• Consigne 1:
Convertissez en liste JSON de chaînes les lignes des entrées, de la ligne contenant « Tab Example (Advanced)](images/TA-Client-Favorites-Tab.png) » jusqu'à la ligne contenant « ### All objectives » incluses, avec une chaîne par ligne et sans les lignes vides.

• Extrait du texte:

Aujourd’hui l’arrivée au pouvoir de Donald Trump comme président des États-Unis d’Amérique a été comme une sorte de révélateur, au sens photographique, d’un état réel du monde. À travers son slogan « make América great again » (que l’on peut traduire par le fait de rendre sa grandeur aux États-Unis d’Amérique), ses intentions sont clairement annoncées, celles du primat de la nation, ce qui n’implique pas évidemment, comme auraient tendance à le croire les sots, que sera abandonnée l’approche internationale, et le maintien si cela sert les intérêts nationaux, d’une forme d’impérialisme.

Malheureusement, nombre de pays d’Europe restent dans le déni de cette réalité, en se focalisant sur une approche sentimentale (habillage bien évidemment), qui ne peut que les exclure encore plus du concert des nations.

• Consigne 2:
Résumez en deux phrases le passage sur l'arrivée au pouvoir de Donald Trump.

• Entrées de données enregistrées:
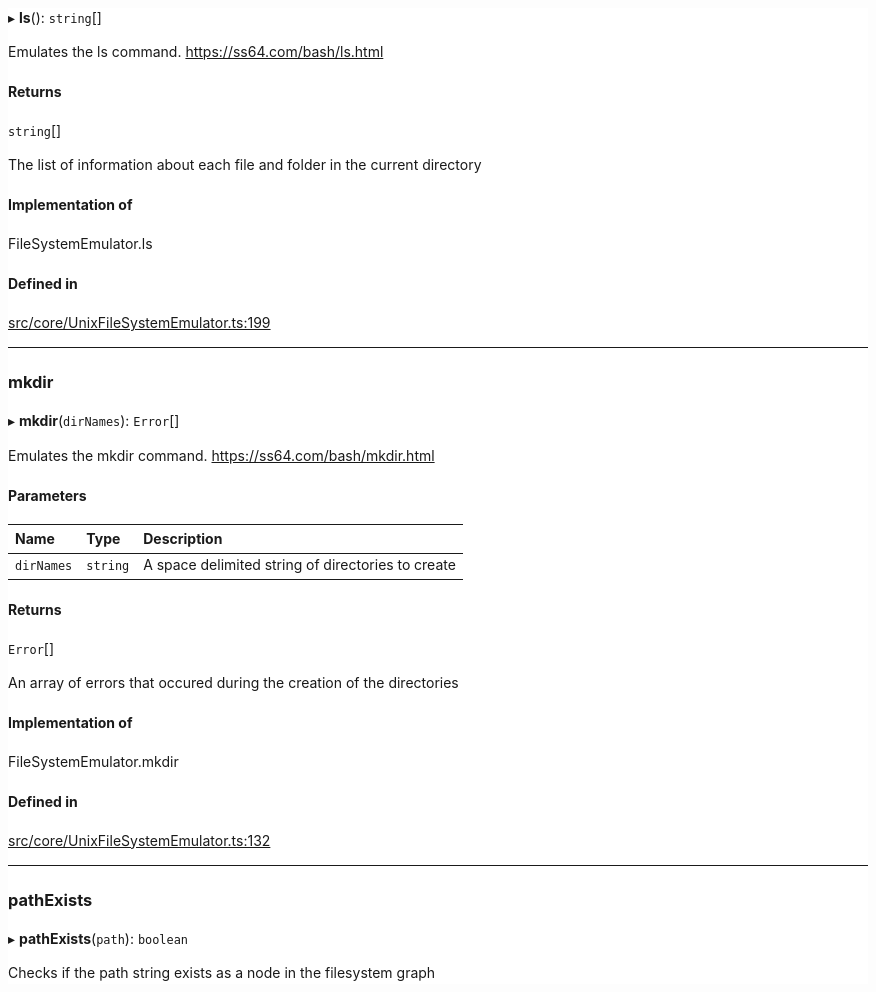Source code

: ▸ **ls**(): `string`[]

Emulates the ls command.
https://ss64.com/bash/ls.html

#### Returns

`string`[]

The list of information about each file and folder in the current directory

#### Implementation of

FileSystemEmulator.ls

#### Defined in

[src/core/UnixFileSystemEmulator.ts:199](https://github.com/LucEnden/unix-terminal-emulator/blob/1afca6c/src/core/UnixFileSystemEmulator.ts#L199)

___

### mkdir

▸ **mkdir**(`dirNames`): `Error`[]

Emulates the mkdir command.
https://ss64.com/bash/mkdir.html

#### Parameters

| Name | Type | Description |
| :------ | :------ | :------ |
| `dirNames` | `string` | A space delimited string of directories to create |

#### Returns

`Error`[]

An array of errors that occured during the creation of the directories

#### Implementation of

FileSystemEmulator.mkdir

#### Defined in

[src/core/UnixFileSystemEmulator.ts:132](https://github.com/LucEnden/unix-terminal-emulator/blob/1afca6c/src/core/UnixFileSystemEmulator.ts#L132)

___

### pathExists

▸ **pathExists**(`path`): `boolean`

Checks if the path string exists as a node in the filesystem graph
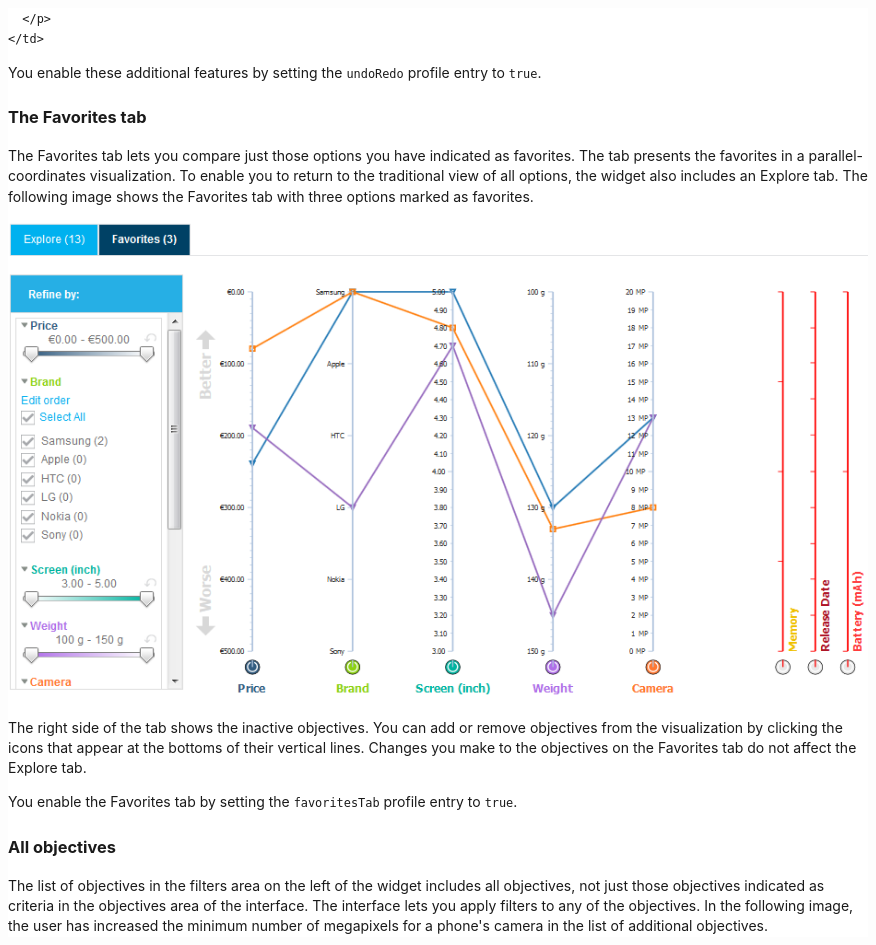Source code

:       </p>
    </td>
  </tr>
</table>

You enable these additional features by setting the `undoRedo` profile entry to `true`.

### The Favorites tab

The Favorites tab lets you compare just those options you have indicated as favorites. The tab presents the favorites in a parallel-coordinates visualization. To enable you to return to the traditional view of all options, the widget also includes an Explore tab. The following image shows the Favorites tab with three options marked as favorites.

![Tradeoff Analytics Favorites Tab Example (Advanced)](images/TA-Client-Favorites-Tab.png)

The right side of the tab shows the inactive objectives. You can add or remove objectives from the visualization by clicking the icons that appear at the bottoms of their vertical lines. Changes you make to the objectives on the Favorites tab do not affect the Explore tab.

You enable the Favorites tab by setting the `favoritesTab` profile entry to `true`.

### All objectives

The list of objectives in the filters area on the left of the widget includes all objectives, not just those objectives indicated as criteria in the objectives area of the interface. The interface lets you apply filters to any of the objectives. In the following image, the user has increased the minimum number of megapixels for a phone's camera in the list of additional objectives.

• Réponse 1:
[
  "![Tradeoff Analytics Favorites Tab Example (Advanced)](images/TA-Client-Favorites-Tab.png)",
  "The right side of the tab shows the inactive objectives. You can add or remove objectives from the visualization by clicking the icons that appear at the bottoms of their vertical lines. Changes you make to the objectives on the Favorites tab do not affect the Explore tab.",
  "You enable the Favorites tab by setting the `favoritesTab` profile entry to `true`.",
  "### All objectives"
]

• Réponse 2:
L'arrivée au pouvoir de Donald Trump a agi comme un révélateur de l'état réel du monde. Son slogan « make America great again » annonce le primat de la nation, sans abandon de l'approche internationale ni, si cela sert les intérêts nationaux, d'une forme d'impérialisme, tandis que nombre de pays d'Europe, dans le déni de cette réalité, s'en tiennent à une approche sentimentale qui ne peut que les exclure davantage du concert des nations.